La historia de Ezequías también conoce la decadencia del final. Nunca resulta fácil conservar de adultos la belleza de la juventud. Incluso las personas más nobles y justas están expuestas al peligro muy real del declive moral en el tramo final de su vida. Esta suerte iguala a las personas y a las instituciones, porque tampoco las empresas, las organizaciones y las comunidades generalmente consiguen mantener por la tarde las promesas del alba. Ezequías fue un rey justo, a pesar de su final. Es la ley de la vida. En la infancia se siembran más semillas que las que florecerán en la juventud y muchas más que las que darán fruto en la madurez. Y aunque los frutos adultos sean muchos y sabrosos, nunca podrán igualar la pureza y la inocencia iniciales de la semilla antes de marchitarse y morir en la tierra de la historia. Por eso, una tentación muy frecuente en la fase adulta de las historias nacidas de semillas raras y puras es la nostalgia de la primera semilla, de su bella entereza; nostalgia del uno antes de perderse y contaminarse en el múltiple.
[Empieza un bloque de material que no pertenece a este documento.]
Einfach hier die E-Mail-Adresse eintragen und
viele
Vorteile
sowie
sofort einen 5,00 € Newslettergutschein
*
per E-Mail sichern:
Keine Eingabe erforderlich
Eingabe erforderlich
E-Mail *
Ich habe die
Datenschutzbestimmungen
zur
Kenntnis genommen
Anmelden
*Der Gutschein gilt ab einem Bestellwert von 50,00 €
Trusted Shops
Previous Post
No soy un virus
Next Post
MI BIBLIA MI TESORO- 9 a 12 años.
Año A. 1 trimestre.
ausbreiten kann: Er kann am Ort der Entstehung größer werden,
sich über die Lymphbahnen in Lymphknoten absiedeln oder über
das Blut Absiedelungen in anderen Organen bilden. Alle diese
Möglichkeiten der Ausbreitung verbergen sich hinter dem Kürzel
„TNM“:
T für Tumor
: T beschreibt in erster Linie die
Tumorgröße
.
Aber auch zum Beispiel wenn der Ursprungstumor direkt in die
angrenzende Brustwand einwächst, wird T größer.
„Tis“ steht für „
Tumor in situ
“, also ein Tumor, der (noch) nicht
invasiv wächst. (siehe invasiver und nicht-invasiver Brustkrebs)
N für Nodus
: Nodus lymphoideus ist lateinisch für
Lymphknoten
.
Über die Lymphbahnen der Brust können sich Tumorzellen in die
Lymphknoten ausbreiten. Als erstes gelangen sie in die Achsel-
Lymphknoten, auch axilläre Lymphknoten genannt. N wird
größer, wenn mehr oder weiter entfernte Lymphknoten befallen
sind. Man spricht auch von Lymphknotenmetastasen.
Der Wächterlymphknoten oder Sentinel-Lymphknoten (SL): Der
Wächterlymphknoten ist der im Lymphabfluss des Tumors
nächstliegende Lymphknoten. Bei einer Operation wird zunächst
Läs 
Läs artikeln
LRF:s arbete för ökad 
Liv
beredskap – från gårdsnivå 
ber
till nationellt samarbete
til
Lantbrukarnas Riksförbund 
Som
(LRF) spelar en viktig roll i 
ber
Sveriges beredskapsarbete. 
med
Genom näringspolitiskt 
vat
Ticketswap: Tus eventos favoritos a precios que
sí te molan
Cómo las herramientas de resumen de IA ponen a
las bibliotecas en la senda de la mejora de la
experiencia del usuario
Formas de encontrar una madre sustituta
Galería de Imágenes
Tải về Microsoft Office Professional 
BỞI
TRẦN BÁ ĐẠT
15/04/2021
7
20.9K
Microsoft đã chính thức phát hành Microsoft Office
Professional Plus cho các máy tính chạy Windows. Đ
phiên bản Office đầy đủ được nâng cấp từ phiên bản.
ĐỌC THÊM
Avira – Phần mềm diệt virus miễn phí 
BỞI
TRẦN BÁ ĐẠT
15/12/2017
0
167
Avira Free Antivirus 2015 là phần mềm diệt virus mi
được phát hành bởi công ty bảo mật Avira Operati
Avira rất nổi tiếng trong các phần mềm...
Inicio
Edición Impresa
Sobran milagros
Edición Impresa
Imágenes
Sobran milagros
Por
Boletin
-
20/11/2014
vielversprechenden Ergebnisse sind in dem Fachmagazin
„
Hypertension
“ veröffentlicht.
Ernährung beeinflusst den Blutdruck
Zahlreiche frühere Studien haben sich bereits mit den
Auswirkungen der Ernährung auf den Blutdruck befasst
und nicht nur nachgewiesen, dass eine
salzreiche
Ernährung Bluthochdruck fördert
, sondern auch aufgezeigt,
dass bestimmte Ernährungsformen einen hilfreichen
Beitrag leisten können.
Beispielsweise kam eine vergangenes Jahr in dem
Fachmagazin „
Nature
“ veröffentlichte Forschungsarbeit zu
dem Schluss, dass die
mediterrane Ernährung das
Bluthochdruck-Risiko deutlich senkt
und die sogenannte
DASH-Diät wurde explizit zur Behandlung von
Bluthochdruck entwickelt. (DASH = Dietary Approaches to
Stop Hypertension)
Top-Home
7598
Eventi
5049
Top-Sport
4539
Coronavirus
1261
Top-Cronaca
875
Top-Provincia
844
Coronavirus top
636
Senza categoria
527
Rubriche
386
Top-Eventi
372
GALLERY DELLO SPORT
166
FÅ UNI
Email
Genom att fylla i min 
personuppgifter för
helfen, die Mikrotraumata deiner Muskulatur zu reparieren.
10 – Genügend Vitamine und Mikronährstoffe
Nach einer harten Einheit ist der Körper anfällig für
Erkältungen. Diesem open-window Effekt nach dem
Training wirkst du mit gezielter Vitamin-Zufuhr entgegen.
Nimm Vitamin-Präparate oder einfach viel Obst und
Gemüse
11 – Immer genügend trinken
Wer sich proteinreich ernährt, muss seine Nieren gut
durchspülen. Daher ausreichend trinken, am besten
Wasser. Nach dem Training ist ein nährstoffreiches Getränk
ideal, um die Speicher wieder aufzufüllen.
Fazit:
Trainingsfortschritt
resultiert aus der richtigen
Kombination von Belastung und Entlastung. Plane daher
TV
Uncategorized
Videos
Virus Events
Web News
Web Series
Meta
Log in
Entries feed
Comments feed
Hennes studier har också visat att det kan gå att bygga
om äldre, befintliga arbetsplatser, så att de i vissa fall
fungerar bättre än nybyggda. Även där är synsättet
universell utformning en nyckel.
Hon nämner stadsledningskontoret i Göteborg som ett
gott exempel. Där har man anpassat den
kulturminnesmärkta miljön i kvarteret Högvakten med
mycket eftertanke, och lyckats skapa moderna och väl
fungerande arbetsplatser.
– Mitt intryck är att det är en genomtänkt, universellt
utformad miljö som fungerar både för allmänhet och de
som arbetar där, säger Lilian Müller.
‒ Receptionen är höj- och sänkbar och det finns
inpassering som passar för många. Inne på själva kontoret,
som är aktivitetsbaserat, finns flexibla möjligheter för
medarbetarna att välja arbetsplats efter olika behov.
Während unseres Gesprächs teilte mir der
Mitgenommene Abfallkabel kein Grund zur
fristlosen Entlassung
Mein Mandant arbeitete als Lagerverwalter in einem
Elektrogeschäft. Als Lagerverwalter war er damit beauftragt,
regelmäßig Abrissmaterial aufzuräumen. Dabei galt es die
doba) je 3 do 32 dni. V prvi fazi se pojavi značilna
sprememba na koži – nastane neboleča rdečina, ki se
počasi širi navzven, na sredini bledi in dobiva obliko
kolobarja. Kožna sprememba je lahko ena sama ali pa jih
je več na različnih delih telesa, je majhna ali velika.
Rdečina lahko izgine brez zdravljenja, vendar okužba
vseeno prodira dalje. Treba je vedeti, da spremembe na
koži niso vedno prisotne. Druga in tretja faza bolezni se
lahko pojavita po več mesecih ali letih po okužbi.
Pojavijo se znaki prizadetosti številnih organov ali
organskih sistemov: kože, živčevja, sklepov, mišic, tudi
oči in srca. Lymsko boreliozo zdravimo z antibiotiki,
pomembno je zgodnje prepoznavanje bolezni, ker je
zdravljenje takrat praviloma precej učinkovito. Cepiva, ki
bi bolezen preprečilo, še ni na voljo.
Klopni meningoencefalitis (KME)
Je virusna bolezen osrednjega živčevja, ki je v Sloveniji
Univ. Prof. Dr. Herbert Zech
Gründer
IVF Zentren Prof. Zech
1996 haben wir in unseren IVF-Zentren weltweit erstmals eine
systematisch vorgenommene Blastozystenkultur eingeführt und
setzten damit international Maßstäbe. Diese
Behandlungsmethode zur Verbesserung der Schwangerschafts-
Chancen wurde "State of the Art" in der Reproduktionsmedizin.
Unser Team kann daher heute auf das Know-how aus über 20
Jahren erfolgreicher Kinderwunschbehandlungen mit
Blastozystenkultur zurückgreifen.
Olvidamos que, bajo el sol, los frutos solo pueden nacer de la muerte del uno, y que la excedencia de la primera siembra es necesaria para la bondad de los frutos, aunque sean pocos o solo haya uno. La eficiencia no es una categoría del espíritu. Muchas decadencias de la vida adulta ya están inscritas en la infancia. Muchas, pero no todas, porque hay decadencias evitables, que no son necesarias. Pero solo nos daremos cuenta al final, cuando la única sabiduría posible sea pronunciar, dócilmente, el último “amén”. Y, en esa última mirada, no faltará nada.